To develop a typo-spelling defensive domain name registration strategy, consider how your domain name can be altered slightly to trick email recipients or website visitors. Common ways bad actors trick end users by altering the spelling of domain names include:

– Transposing two letters in a domain name, for example, micorsoft.com

– Incorrectly spelling a domain name to make it look like the real domain name, for example, nicrosoft.com

– Registering an identical version of your domain name in another domain name space, for example, microsoft.co or microsoft.com.ai-

– Punycode domains, where bad actors replace English letters with Greek or Acrylic letters, for example, Мicrosoft.com. In this eample, we have used the Greek M in place of the English “m.” These are very hard to detect.

Create a budget, so you don’t get carried away with defensive domain name registrations and focus on the most obvious domain name misspellings. Review annually – It’s important to review how bad actors are changing their registration tactics and make adjustments when new patterns or registration behaviours are detected.

Implement email authentication protocols

Spammers can spoof your domain or organisation to send fake messages that impersonate your organisation. DMARC tells receiving mail servers what to do when they get a message that appears to be from your organisation but doesn’t pass authentication checks or doesn’t meet the authentication requirements in your DMARC policy record. Messages that aren’t authenticated might be impersonating your organisation or might be sent from unauthorised servers.

DMARC is always used with these two email authentication methods or checks:

– Sender Policy Framework (SPF) lets the domain owner authorize IP addresses that are allowed to send email for the domain. Receiving servers can verify that messages appearing to come from a specific domain are sent from servers allowed by the domain owner.

– Domain Keys Identified Mail (DKIM) adds a digital signature to every sent message. Receiving servers use the signature to verify messages are authentic, and weren’t forged or changed during transit.

To understand how brandsec assists our Clients with email fraud defense, check out our brochure.

Educate employees and customers

Educating employees and customers on how to recognise and report phishing attacks can be an effective way to prevent them.
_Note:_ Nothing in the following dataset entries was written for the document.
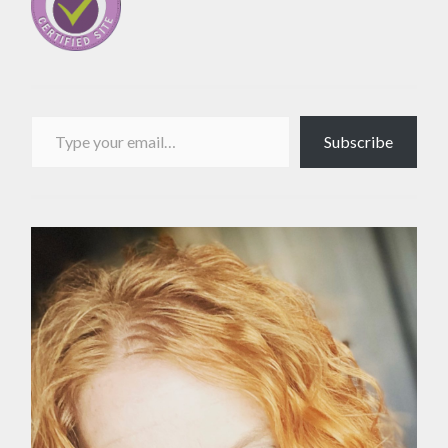
Type your email…
Subscribe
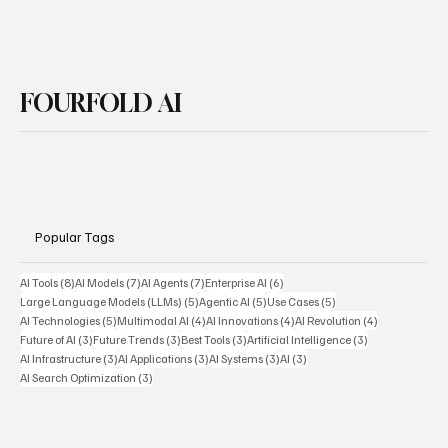
FOURFOLD AI
Popular Tags
8 posts
7 posts
7 posts
6 posts
AI Tools
(8)
AI Models
(7)
AI Agents
(7)
Enterprise AI
(6)
5 posts
5 posts
5 posts
Large Language Models (LLMs)
(5)
Agentic AI
(5)
Use Cases
(5)
5 posts
4 posts
4 posts
4 posts
AI Technologies
(5)
Multimodal AI
(4)
AI Innovations
(4)
AI Revolution
(4)
3 posts
3 posts
3 posts
3 posts
Future of AI
(3)
Future Trends
(3)
Best Tools
(3)
Artificial Intelligence
(3)
3 posts
3 posts
3 posts
3 posts
AI Infrastructure
(3)
AI Applications
(3)
AI Systems
(3)
AI
(3)
3 posts
AI Search Optimization
(3)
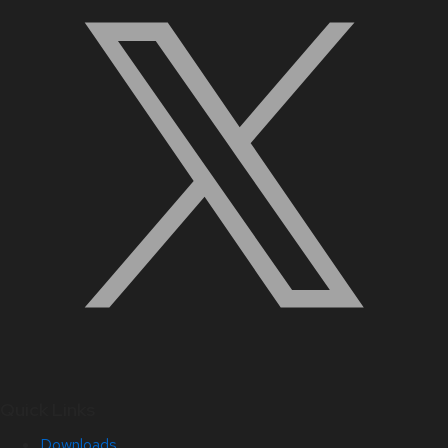
Quick Links
Downloads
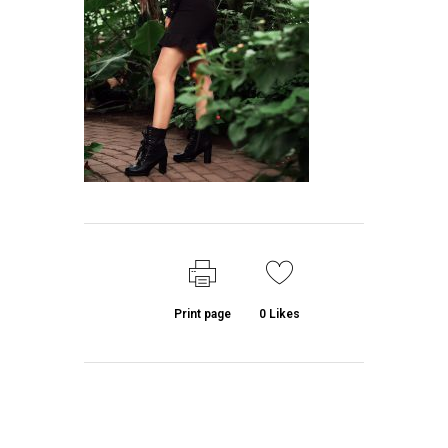
Print page
0
Likes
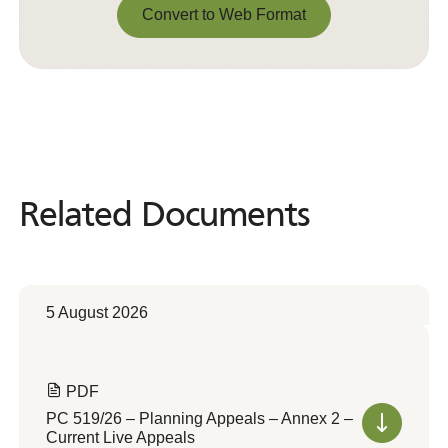
Convert to Web Format
Convert to Web Format
Related Documents
Related
Documents
5 August 2026
PDF
PC 519/26 – Planning Appeals – Annex 2 –
Current Live Appeals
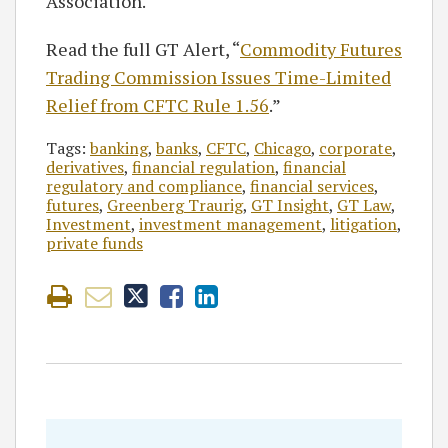
Association.
Read the full GT Alert, “
Commodity Futures
Trading Commission Issues Time-Limited
Relief from CFTC Rule 1.56
.”
Tags:
banking
,
banks
,
CFTC
,
Chicago
,
corporate
,
derivatives
,
financial regulation
,
financial
regulatory and compliance
,
financial services
,
futures
,
Greenberg Traurig
,
GT Insight
,
GT Law
,
Investment
,
investment management
,
litigation
,
private funds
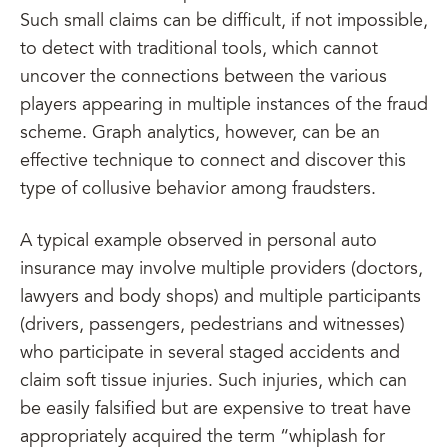
Such small claims can be difficult, if not impossible,
to detect with traditional tools, which cannot
uncover the connections between the various
players appearing in multiple instances of the fraud
scheme. Graph analytics, however, can be an
effective technique to connect and discover this
type of collusive behavior among fraudsters.
A typical example observed in personal auto
insurance may involve multiple providers (doctors,
lawyers and body shops) and multiple participants
(drivers, passengers, pedestrians and witnesses)
who participate in several staged accidents and
claim soft tissue injuries. Such injuries, which can
be easily falsified but are expensive to treat have
appropriately acquired the term “whiplash for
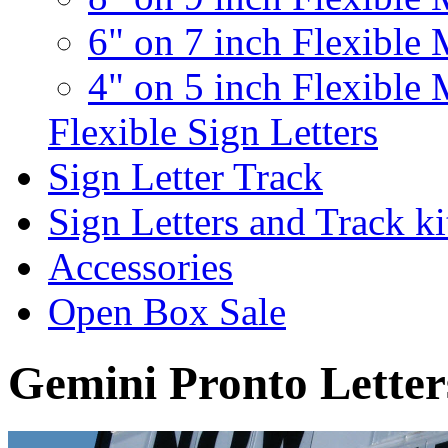
6" on 7 inch Flexible 
4" on 5 inch Flexible 
Flexible Sign Letters
Sign Letter Track
Sign Letters and Track ki
Accessories
Open Box Sale
Gemini Pronto Letter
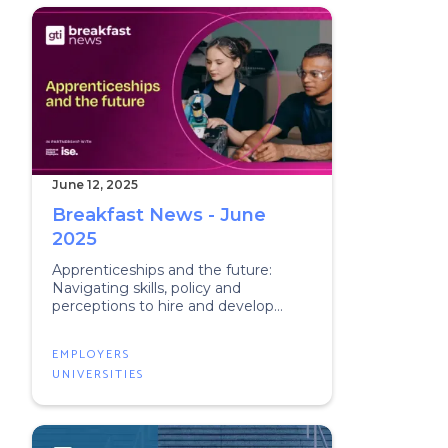
June 12, 2025
Breakfast News - June
2025
Apprenticeships and the future:
Navigating skills, policy and
perceptions to hire and develop
apprentices
EMPLOYERS
UNIVERSITIES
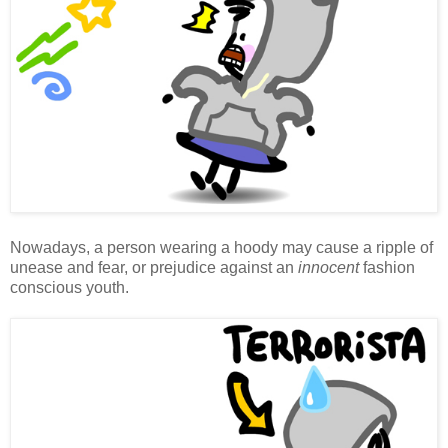
Nowadays, a person wearing a hoody may cause a ripple of
unease and fear, or prejudice against an
innocent
fashion
conscious youth.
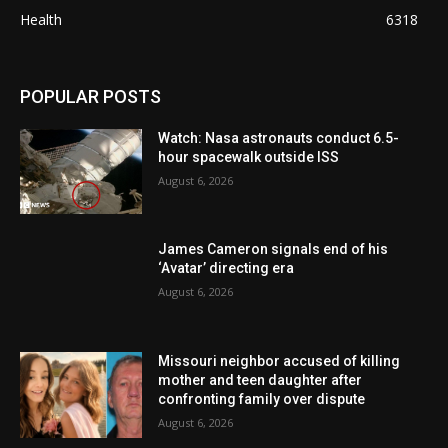
Health
6318
POPULAR POSTS
Watch: Nasa astronauts conduct 6.5-
hour spacewalk outside ISS
August 6, 2026
James Cameron signals end of his
‘Avatar’ directing era
August 6, 2026
Missouri neighbor accused of killing
mother and teen daughter after
confronting family over dispute
August 6, 2026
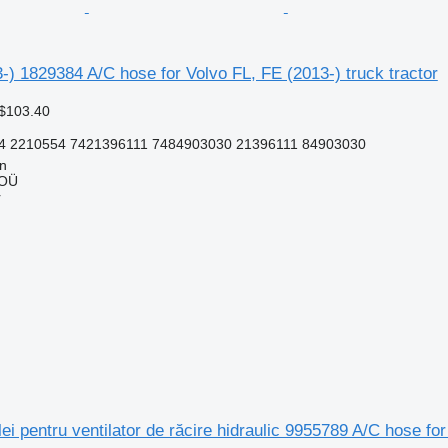
-) 1829384 A/C hose for Volvo FL, FE (2013-) truck tractor
 $103.40
4 2210554 7421396111 7484903030 21396111 84903030
nn
 OÜ
r
ei pentru ventilator de răcire hidraulic 9955789 A/C hose for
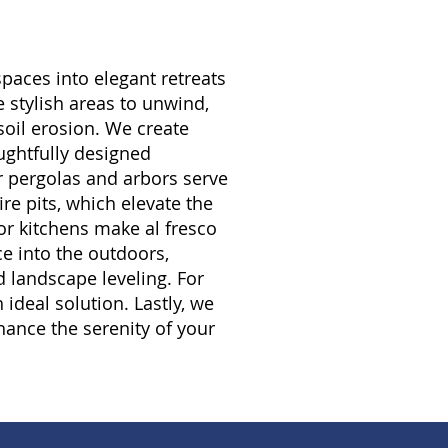
paces into elegant retreats
 stylish areas to unwind,
soil erosion. We create
ughtfully designed
r pergolas and arbors serve
re pits, which elevate the
or kitchens make al fresco
ce into the outdoors,
d landscape leveling. For
ideal solution. Lastly, we
hance the serenity of your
This can include providing training on how to identify suspicious emails or websites and encouraging customers to report any suspicious activity related to the brand.

Summary

Overall, a combination of proactive measures such as domain name registration, email authentication, monitoring, and education can help brands to protect themselves from domain name based phishing attacks.
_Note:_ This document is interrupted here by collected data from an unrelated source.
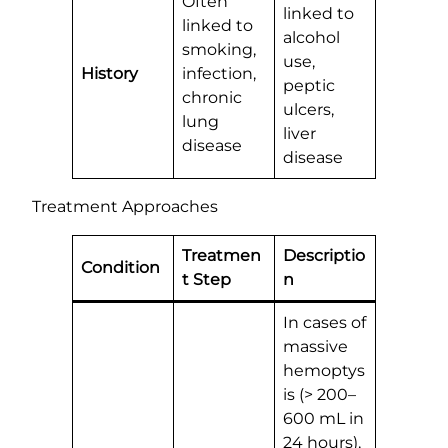
Often
linked to
linked to
alcohol
smoking,
use,
History
infection,
peptic
chronic
ulcers,
lung
liver
disease
disease
Treatment Approaches
Treatmen
Descriptio
Condition
t Step
n
In cases of
massive
hemoptys
is (> 200–
600 mL in
24 hours),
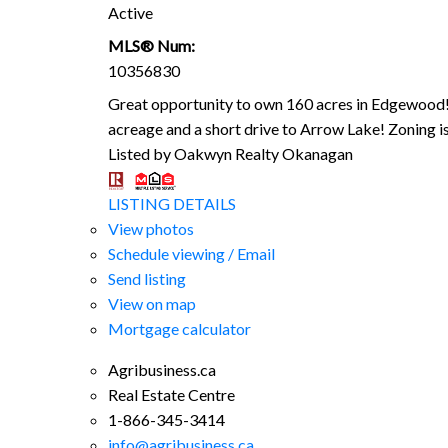
Active
MLS® Num:
10356830
Great opportunity to own 160 acres in Edgewood! 
acreage and a short drive to Arrow Lake! Zoning i
Listed by Oakwyn Realty Okanagan
LISTING DETAILS
View photos
Schedule viewing / Email
Send listing
View on map
Mortgage calculator
Agribusiness.ca
Real Estate Centre
1-866-345-3414
info@agribusiness.ca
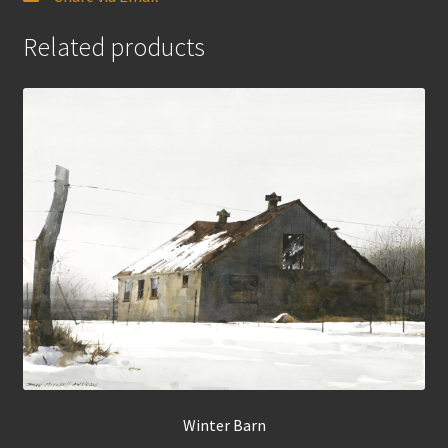
Related products
Winter Barn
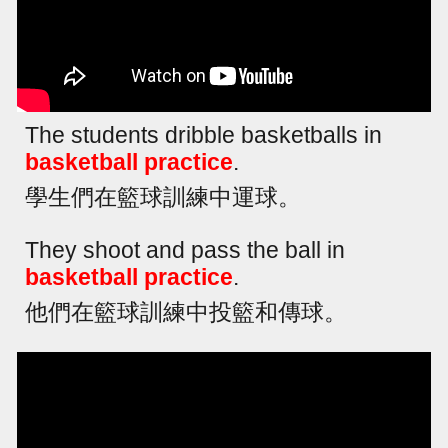
The students dribble basketballs in
basketball practice
.
學生們在籃球訓練中運球。
They shoot and pass the ball in
basketball practice
.
他們在籃球訓練中投籃和傳球。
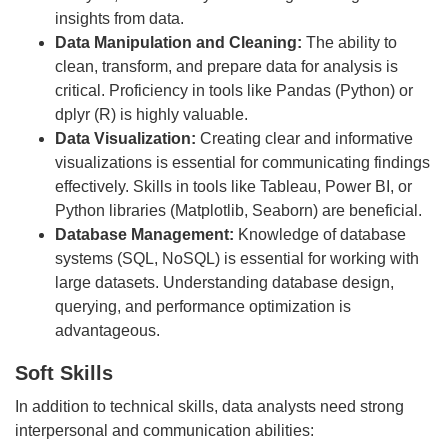
insights from data.
Data Manipulation and Cleaning:
The ability to
clean, transform, and prepare data for analysis is
critical. Proficiency in tools like Pandas (Python) or
dplyr (R) is highly valuable.
Data Visualization:
Creating clear and informative
visualizations is essential for communicating findings
effectively. Skills in tools like Tableau, Power BI, or
Python libraries (Matplotlib, Seaborn) are beneficial.
Database Management:
Knowledge of database
systems (SQL, NoSQL) is essential for working with
large datasets. Understanding database design,
querying, and performance optimization is
advantageous.
Soft Skills
In addition to technical skills, data analysts need strong
interpersonal and communication abilities:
As the prevalence of domain name based phishing attacks continues to rise, it has become increasingly important for brands to take proactive measures to protect themselves. One of the most critical steps in this process is the identification and quick resolution of suspicious domain names that could be used by cybercriminals to impersonate the brand and engage in fraudulent activity. In this regard, brands must remain vigilant and stay ahead of the curve by implementing robust measures that allow for the timely detection and elimination of potential threats.